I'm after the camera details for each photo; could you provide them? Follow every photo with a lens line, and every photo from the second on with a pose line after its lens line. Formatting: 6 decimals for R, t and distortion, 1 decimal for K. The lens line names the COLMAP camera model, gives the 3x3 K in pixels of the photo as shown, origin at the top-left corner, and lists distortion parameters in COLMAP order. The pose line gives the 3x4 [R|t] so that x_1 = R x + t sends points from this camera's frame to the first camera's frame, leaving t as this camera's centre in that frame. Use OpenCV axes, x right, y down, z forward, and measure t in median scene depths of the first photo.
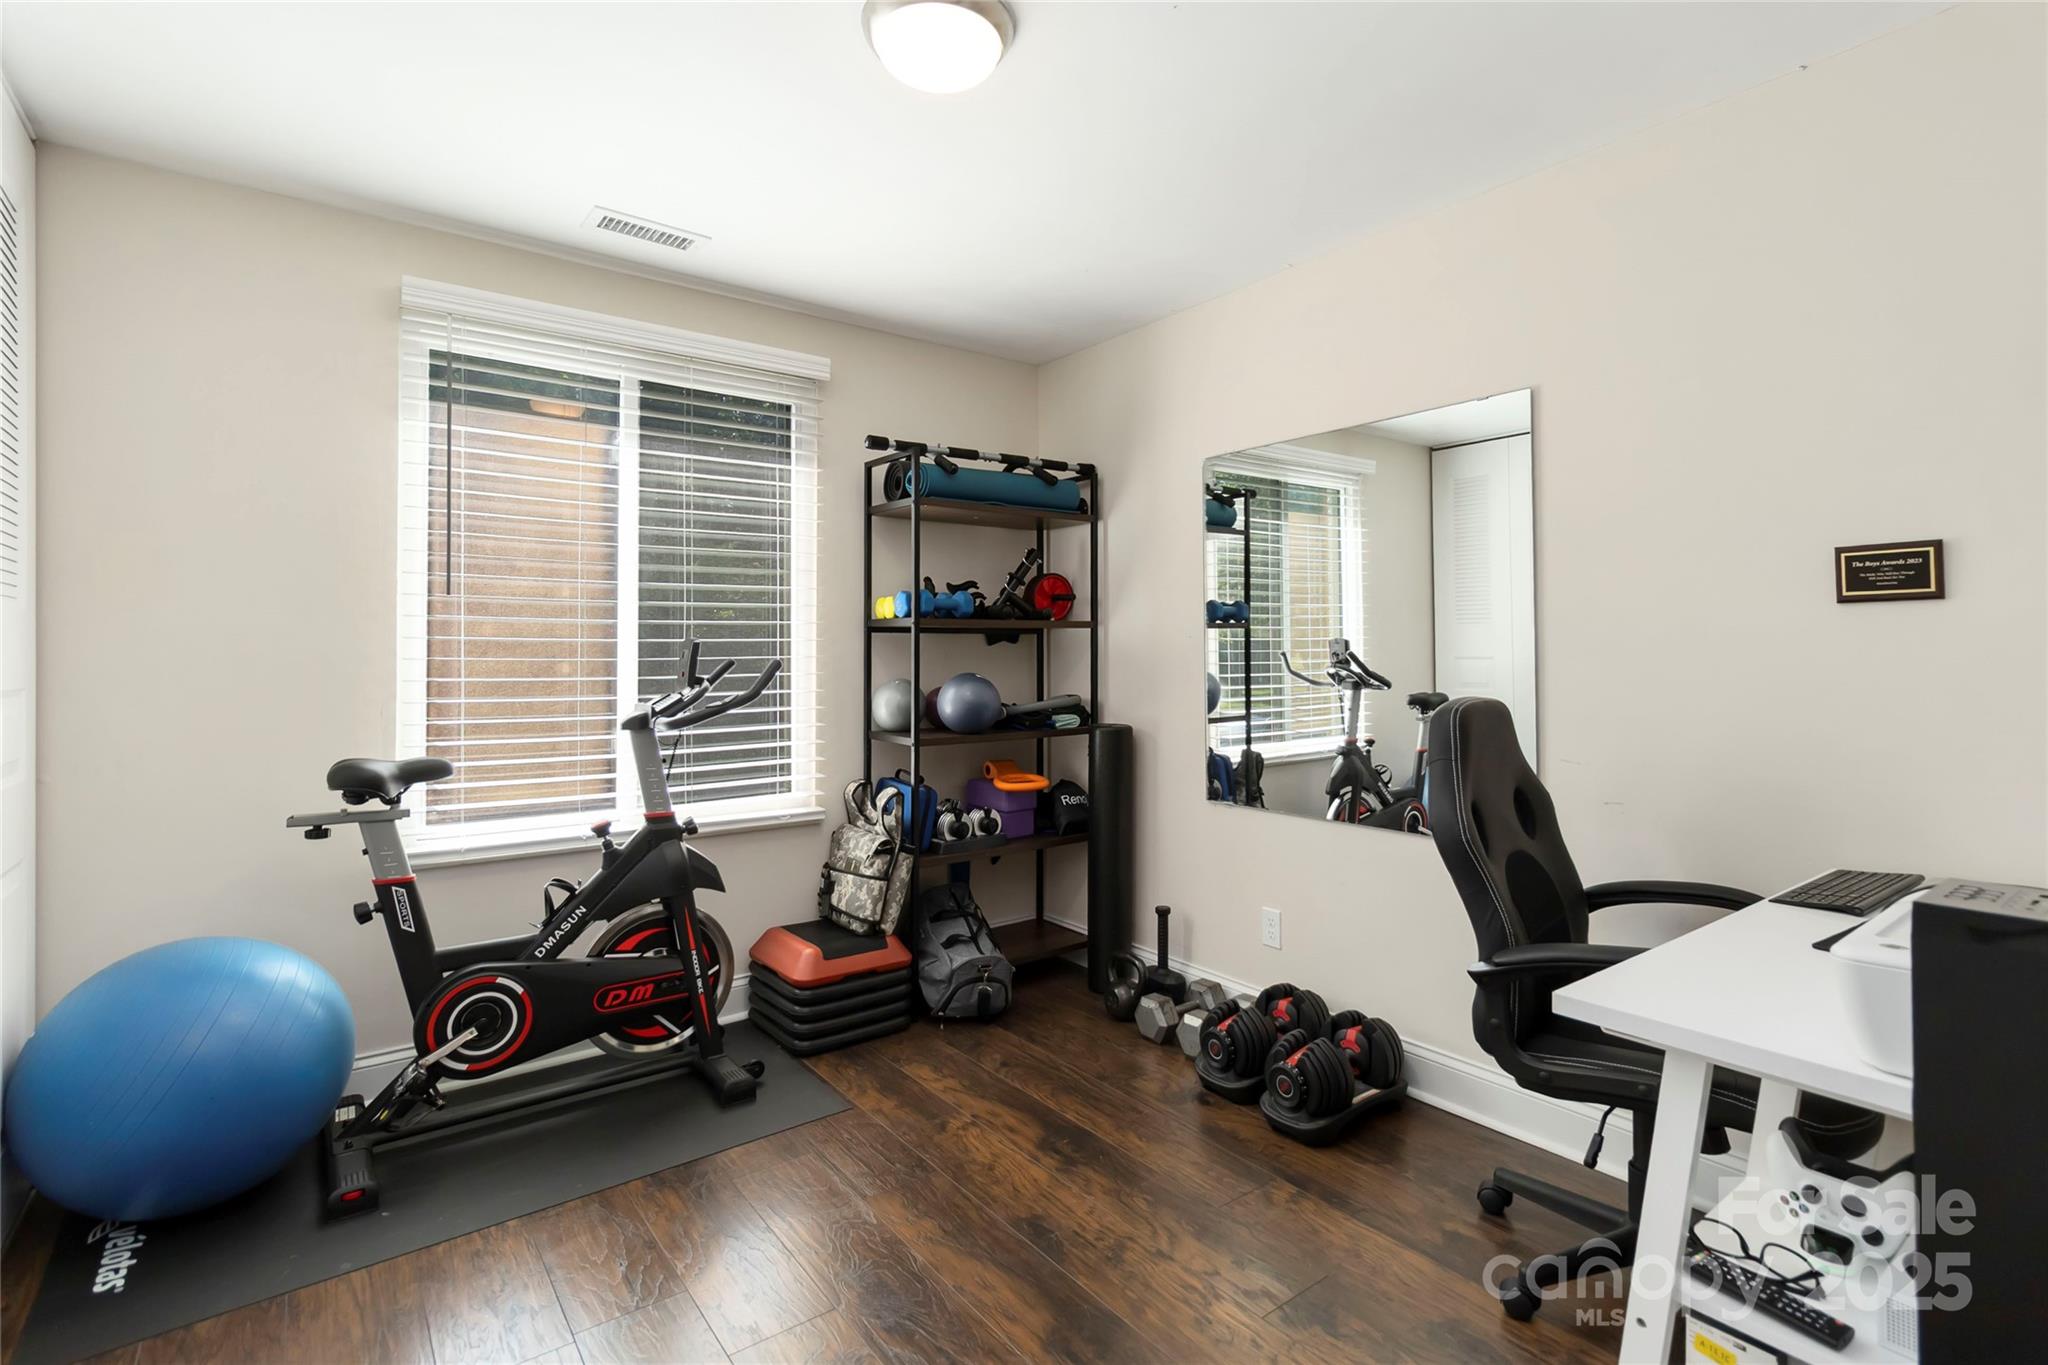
lens RADIAL K [[950.0, 0, 1028.5], [0, 950.0, 669.2], [0, 0, 1]] dist [-0.000241, 0.001458]
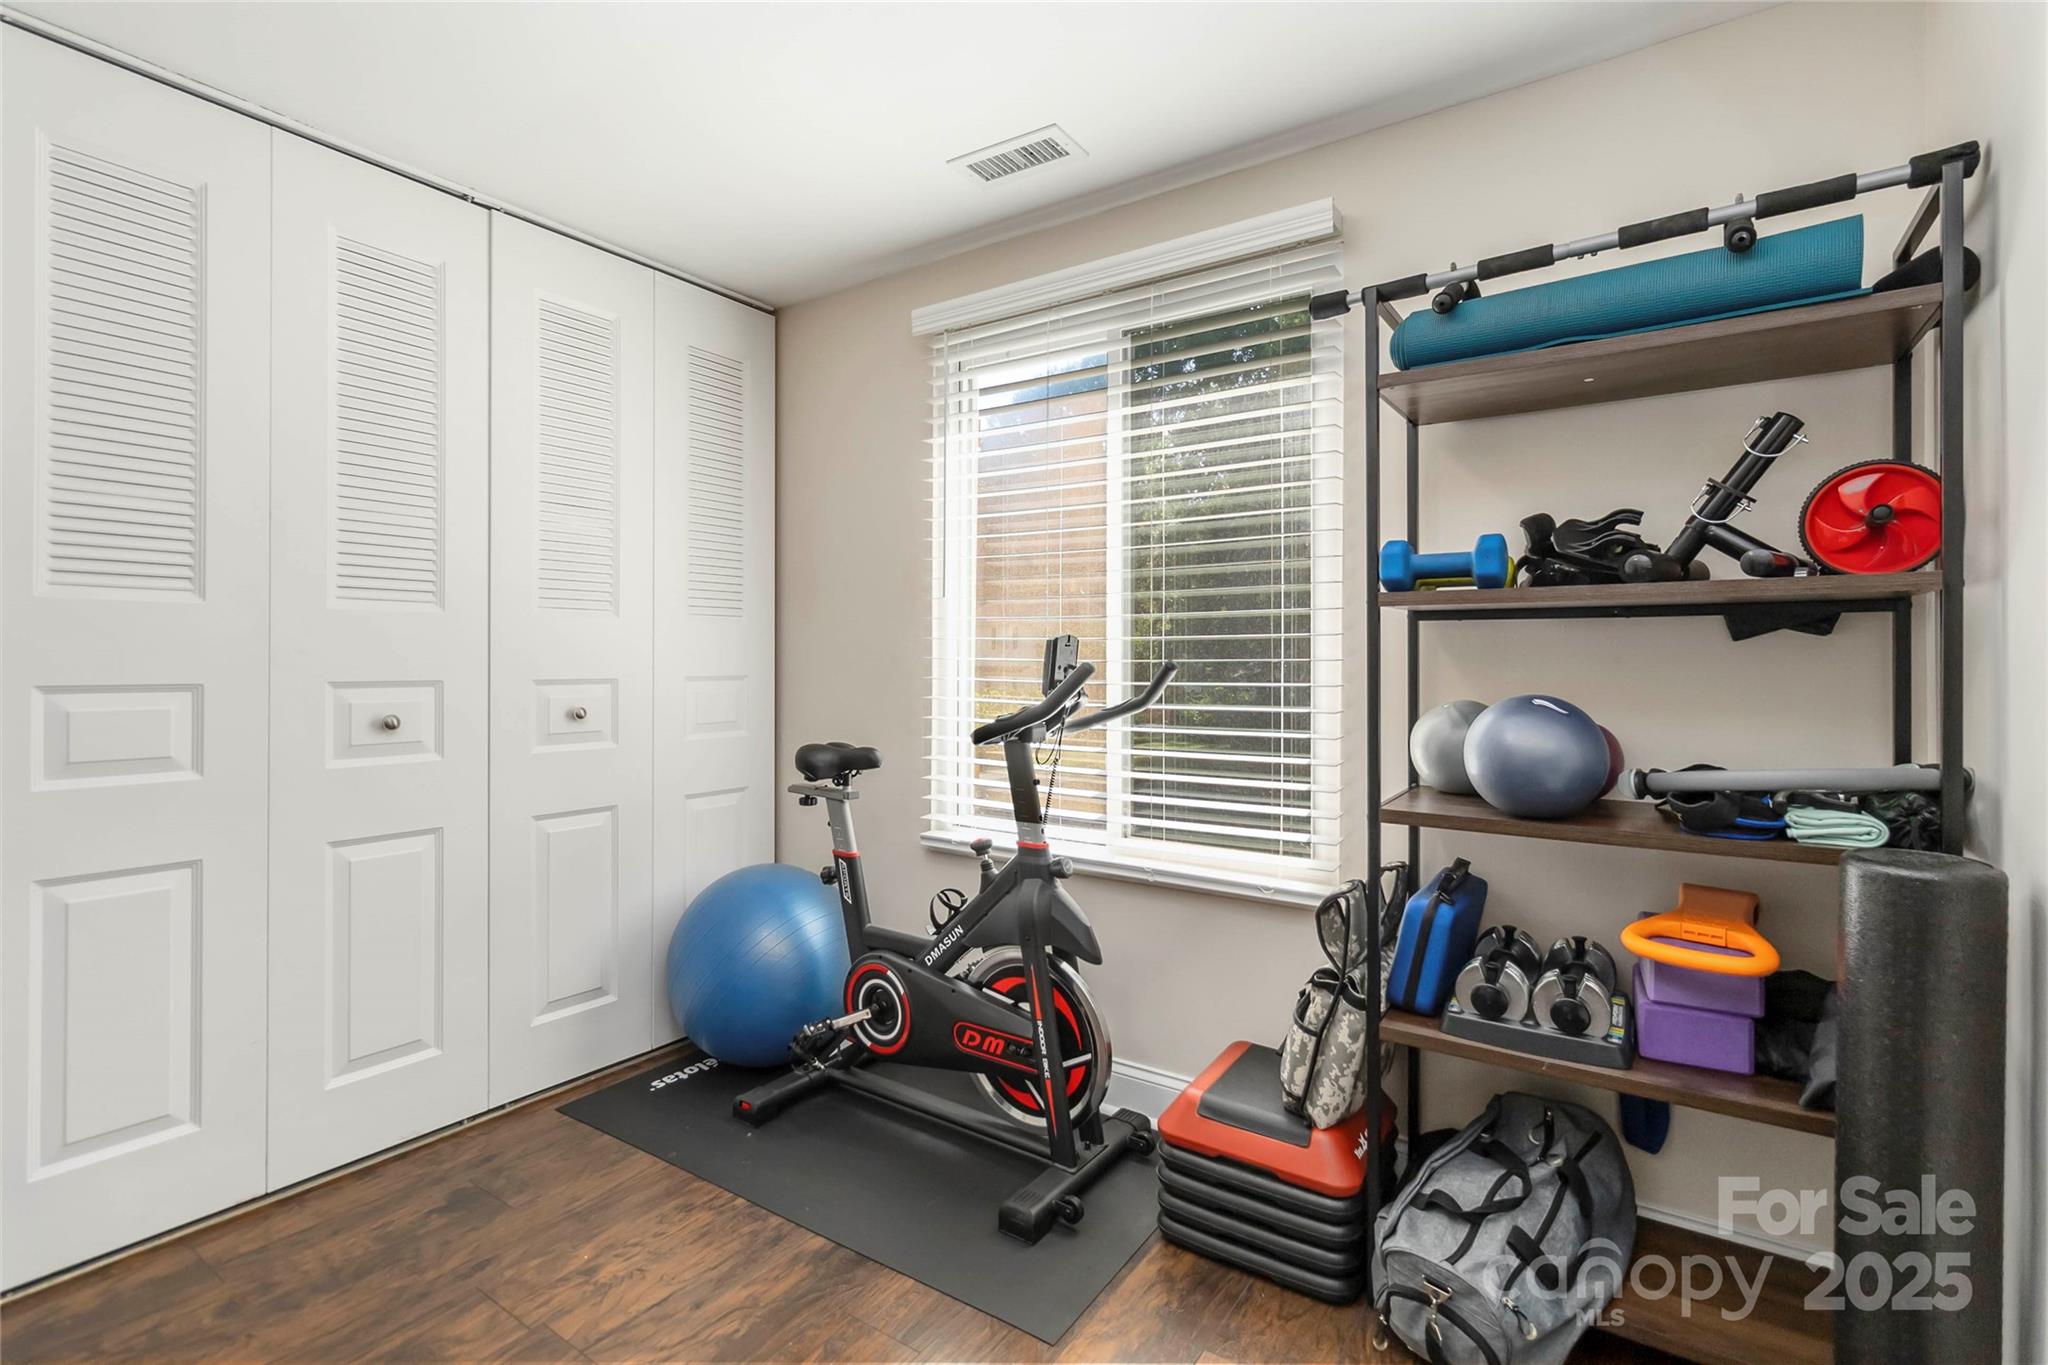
lens RADIAL K [[950.0, 0, 1025.1], [0, 950.0, 665.2], [0, 0, 1]] dist [-0.000241, 0.001458]
pose [[0.320687, 0.012967, -0.947097, 0.403315], [-0.020427, 0.999768, 0.006772, -0.011741], [0.946965, 0.017175, 0.320877, 0.721839]]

* [YOUR OBJECTIVE]:
Pull out each line of the data above that contains the word "lens". Case matters.

* [ANSWER SECTION]:
I'm after the camera details for each photo; could you provide them? Follow every photo with a lens line, and every photo from the second on with a pose line after its lens line. Formatting: 6 decimals for R, t and distortion, 1 decimal for K. The lens line names the COLMAP camera model, gives the 3x3 K in pixels of the photo as shown, origin at the top-left corner, and lists distortion parameters in COLMAP order. The pose line gives the 3x4 [R|t] so that x_1 = R x + t sends points from this camera's frame to the first camera's frame, leaving t as this camera's centre in that frame. Use OpenCV axes, x right, y down, z forward, and measure t in median scene depths of the first photo.
lens RADIAL K [[950.0, 0, 1028.5], [0, 950.0, 669.2], [0, 0, 1]] dist [-0.000241, 0.001458]
lens RADIAL K [[950.0, 0, 1025.1], [0, 950.0, 665.2], [0, 0, 1]] dist [-0.000241, 0.001458]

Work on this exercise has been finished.